ACTIVITY: Repeat the stretch of entries below from the line with "変更登記は、議事録や申請書など複数の書類作成と手順が必" through the line with "médiatiques et ses". Include both ends and add nothing.

RECORDS PROVIDED:
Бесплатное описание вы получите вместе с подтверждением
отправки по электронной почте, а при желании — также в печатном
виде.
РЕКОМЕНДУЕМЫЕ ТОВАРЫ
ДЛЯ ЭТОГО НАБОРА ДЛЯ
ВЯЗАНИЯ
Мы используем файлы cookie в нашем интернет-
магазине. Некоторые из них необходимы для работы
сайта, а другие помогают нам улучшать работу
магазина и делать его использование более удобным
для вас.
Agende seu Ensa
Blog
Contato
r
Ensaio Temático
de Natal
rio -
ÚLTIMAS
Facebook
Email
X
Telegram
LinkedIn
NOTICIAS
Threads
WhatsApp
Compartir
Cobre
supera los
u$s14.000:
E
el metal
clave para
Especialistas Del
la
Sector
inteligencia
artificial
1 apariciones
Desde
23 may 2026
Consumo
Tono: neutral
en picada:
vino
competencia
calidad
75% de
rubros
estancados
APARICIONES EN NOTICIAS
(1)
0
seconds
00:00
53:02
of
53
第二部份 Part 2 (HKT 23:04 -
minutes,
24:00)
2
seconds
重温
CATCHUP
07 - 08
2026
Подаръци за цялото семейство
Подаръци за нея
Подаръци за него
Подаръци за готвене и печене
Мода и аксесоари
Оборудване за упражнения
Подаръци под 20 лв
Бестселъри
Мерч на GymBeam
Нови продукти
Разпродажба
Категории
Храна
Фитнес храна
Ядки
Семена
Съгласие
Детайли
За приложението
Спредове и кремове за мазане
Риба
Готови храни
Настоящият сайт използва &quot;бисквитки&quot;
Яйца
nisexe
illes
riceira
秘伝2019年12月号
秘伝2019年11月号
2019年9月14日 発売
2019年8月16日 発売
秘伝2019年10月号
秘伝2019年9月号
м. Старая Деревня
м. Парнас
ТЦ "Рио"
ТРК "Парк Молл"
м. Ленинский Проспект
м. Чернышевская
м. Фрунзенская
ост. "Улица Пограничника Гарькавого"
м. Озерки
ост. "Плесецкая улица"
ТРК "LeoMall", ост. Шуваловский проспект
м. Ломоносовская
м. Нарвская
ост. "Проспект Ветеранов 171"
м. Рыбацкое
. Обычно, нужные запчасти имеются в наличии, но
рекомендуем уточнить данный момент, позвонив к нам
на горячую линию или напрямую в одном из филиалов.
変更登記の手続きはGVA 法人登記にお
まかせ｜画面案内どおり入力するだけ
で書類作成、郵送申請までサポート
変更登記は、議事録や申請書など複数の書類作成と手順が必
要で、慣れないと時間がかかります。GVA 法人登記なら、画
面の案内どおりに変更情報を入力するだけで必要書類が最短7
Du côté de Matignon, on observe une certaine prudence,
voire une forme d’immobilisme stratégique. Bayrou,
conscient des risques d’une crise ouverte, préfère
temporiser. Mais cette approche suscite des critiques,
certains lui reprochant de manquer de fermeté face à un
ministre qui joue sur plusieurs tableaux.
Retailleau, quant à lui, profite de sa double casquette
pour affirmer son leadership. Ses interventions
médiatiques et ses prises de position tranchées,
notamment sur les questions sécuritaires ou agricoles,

OUTPUT:
変更登記は、議事録や申請書など複数の書類作成と手順が必
要で、慣れないと時間がかかります。GVA 法人登記なら、画
面の案内どおりに変更情報を入力するだけで必要書類が最短7
Du côté de Matignon, on observe une certaine prudence,
voire une forme d’immobilisme stratégique. Bayrou,
conscient des risques d’une crise ouverte, préfère
temporiser. Mais cette approche suscite des critiques,
certains lui reprochant de manquer de fermeté face à un
ministre qui joue sur plusieurs tableaux.
Retailleau, quant à lui, profite de sa double casquette
pour affirmer son leadership. Ses interventions
médiatiques et ses prises de position tranchées,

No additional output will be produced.